Activity:
Going line by line through the listing, how many lines hold "elements"? State nothing but the number.

Source records:

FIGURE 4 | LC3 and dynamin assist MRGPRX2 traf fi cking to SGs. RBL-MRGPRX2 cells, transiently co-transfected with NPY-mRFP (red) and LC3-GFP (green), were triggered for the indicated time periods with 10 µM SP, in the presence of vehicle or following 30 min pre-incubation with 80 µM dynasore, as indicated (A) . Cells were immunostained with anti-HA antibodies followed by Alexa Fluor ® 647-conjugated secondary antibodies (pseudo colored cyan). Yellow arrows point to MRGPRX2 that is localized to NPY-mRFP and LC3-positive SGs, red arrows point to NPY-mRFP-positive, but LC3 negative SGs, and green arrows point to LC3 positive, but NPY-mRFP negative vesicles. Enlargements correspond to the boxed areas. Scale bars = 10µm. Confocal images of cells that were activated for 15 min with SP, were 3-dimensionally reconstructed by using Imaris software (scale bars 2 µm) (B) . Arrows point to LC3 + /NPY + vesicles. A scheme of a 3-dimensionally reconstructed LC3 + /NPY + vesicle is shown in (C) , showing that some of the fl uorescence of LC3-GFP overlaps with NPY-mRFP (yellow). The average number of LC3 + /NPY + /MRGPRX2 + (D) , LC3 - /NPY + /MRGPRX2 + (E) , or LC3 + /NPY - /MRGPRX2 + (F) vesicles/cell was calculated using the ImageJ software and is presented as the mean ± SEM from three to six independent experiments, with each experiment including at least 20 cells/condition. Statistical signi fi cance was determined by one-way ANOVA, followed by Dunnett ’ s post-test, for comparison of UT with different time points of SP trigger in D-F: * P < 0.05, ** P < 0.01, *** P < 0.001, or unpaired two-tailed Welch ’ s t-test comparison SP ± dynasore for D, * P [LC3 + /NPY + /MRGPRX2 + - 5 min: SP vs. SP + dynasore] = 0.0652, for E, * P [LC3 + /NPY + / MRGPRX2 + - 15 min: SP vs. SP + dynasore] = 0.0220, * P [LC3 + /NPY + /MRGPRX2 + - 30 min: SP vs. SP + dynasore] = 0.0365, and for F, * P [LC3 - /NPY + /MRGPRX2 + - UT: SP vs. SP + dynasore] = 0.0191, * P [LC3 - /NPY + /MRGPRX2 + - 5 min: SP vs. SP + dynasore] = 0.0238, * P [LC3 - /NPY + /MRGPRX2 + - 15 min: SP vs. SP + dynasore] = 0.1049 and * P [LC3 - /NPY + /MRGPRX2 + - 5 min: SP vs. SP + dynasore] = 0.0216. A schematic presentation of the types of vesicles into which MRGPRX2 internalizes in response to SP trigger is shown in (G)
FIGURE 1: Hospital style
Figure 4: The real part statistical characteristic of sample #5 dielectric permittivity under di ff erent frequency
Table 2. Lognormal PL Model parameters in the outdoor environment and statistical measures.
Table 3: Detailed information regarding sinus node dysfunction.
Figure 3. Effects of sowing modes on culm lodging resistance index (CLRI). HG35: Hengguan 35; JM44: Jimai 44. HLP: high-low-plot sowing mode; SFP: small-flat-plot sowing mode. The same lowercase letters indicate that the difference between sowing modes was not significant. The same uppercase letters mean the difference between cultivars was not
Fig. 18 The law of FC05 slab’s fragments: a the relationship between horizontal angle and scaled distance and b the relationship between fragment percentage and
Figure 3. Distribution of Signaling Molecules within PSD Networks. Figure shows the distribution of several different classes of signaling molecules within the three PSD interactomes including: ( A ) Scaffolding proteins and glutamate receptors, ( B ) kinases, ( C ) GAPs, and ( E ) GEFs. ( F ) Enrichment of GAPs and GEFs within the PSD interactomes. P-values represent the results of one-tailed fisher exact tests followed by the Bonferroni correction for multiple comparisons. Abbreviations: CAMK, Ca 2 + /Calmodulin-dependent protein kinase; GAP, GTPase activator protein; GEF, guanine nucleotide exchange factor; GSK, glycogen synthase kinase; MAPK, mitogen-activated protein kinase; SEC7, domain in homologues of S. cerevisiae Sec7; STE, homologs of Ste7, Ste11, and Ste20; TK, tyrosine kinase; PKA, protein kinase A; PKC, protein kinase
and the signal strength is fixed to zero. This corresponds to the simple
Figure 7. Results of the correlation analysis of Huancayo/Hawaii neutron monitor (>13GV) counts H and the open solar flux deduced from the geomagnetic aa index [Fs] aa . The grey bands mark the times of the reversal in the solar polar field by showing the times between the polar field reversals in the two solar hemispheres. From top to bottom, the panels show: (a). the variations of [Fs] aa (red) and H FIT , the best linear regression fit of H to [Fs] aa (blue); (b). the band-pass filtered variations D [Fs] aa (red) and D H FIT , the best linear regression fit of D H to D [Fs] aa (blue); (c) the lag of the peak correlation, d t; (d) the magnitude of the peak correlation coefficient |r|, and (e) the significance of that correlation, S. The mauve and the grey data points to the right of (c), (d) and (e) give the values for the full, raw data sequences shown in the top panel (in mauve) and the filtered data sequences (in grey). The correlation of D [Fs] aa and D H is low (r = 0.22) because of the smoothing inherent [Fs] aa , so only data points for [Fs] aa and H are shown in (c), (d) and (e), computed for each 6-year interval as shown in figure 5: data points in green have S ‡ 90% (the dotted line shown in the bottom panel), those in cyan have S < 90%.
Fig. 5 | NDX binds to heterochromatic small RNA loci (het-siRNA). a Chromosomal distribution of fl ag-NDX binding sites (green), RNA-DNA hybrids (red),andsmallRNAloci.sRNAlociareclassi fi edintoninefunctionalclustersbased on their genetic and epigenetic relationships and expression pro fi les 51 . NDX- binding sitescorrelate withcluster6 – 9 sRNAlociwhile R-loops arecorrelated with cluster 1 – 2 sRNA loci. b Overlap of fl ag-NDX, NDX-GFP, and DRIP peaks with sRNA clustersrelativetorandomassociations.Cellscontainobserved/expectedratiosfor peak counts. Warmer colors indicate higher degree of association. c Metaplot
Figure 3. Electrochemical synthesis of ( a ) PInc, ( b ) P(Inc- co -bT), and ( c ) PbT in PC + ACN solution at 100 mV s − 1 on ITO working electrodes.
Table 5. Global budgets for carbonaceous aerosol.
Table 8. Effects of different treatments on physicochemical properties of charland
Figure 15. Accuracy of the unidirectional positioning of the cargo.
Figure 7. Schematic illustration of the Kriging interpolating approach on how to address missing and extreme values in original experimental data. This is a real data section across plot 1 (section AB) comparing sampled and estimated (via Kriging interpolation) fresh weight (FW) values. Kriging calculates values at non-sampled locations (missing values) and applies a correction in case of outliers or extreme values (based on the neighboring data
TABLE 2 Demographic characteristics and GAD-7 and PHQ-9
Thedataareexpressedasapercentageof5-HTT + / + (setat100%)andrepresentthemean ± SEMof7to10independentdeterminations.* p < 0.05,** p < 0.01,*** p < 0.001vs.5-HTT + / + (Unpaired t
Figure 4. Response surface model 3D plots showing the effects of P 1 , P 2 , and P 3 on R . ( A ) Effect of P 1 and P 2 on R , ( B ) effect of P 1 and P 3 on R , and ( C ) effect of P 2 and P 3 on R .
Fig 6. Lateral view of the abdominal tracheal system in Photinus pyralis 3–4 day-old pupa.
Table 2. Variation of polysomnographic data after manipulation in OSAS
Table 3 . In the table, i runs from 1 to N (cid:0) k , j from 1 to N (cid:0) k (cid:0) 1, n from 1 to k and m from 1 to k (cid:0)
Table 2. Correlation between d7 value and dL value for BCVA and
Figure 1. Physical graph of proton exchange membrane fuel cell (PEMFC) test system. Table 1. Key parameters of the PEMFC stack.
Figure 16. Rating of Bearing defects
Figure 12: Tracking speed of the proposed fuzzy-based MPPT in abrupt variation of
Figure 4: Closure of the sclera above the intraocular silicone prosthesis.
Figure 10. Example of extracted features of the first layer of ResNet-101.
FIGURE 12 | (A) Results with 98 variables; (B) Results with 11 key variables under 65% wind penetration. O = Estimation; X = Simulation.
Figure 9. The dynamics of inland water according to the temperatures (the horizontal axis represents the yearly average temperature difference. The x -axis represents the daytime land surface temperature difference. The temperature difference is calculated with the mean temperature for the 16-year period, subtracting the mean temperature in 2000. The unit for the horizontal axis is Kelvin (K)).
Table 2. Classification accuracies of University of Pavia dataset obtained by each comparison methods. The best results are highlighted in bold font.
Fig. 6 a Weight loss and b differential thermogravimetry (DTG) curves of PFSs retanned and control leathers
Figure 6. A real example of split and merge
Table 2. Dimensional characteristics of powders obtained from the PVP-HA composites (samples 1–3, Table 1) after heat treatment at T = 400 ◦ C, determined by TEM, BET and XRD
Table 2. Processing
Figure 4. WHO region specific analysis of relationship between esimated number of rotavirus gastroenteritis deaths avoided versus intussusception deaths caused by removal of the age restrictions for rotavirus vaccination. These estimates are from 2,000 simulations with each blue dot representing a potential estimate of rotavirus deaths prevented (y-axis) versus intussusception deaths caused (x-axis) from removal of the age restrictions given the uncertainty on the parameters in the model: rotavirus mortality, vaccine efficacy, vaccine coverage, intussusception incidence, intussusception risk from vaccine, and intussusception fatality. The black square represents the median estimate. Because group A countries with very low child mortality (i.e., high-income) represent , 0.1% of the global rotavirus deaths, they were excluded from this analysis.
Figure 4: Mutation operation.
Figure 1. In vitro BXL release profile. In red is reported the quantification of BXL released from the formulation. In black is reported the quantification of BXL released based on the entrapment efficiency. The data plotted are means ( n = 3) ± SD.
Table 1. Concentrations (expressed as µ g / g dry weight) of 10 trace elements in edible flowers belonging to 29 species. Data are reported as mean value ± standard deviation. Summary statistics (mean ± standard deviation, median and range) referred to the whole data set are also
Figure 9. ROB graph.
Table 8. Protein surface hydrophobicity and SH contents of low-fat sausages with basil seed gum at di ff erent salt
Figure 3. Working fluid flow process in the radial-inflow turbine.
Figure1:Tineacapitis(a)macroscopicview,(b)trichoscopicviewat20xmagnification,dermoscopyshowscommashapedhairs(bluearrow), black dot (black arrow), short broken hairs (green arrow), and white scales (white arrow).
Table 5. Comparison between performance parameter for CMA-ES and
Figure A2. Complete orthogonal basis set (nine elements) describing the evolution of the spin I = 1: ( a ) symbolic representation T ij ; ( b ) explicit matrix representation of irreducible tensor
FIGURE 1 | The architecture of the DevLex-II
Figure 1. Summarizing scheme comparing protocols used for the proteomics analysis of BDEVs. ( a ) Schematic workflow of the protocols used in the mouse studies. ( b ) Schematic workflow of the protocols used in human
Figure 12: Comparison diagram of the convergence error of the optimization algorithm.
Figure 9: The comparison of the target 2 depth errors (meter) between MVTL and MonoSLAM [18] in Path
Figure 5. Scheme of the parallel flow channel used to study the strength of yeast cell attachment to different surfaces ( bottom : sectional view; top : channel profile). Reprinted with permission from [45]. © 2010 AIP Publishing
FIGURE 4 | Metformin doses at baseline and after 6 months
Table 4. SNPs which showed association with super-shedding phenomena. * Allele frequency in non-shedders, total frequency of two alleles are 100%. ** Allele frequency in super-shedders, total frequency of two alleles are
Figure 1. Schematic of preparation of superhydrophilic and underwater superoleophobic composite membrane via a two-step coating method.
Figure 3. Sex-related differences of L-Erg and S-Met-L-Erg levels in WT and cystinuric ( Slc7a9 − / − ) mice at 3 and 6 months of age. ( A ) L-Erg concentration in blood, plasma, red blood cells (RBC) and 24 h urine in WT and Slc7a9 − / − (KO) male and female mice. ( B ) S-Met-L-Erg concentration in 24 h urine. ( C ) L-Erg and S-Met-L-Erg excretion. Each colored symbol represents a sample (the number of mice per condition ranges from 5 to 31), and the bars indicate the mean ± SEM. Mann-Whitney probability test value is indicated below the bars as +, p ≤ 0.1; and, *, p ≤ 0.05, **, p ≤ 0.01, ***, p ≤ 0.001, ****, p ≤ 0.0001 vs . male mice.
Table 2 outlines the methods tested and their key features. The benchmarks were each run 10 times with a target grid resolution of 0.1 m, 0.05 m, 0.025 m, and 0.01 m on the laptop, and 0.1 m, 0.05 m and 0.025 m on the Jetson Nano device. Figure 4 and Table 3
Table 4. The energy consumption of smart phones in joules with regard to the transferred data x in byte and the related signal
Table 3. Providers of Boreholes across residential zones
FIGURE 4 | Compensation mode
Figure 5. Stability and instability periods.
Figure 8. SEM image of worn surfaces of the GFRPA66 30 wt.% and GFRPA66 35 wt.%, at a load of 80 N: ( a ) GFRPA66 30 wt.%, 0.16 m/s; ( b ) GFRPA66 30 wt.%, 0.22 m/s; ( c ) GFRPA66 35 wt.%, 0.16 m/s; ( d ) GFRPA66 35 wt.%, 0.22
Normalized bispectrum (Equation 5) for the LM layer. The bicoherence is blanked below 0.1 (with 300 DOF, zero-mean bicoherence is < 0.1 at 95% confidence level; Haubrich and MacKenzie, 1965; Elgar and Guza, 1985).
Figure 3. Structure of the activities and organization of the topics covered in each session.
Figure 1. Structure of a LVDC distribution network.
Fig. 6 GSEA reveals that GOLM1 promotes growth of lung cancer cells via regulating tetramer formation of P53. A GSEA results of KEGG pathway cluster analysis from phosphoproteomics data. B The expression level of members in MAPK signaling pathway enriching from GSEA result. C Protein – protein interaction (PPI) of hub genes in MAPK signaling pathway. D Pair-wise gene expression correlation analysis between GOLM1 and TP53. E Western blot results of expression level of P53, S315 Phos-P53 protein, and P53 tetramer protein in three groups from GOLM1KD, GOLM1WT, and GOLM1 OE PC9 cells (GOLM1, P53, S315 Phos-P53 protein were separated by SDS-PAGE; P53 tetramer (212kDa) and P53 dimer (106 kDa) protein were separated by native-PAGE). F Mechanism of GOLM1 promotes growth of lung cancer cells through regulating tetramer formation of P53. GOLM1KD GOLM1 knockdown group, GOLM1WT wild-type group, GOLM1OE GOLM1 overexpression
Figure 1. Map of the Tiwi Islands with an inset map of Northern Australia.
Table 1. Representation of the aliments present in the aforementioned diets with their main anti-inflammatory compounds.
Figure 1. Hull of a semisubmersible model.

Result of the exercise:
2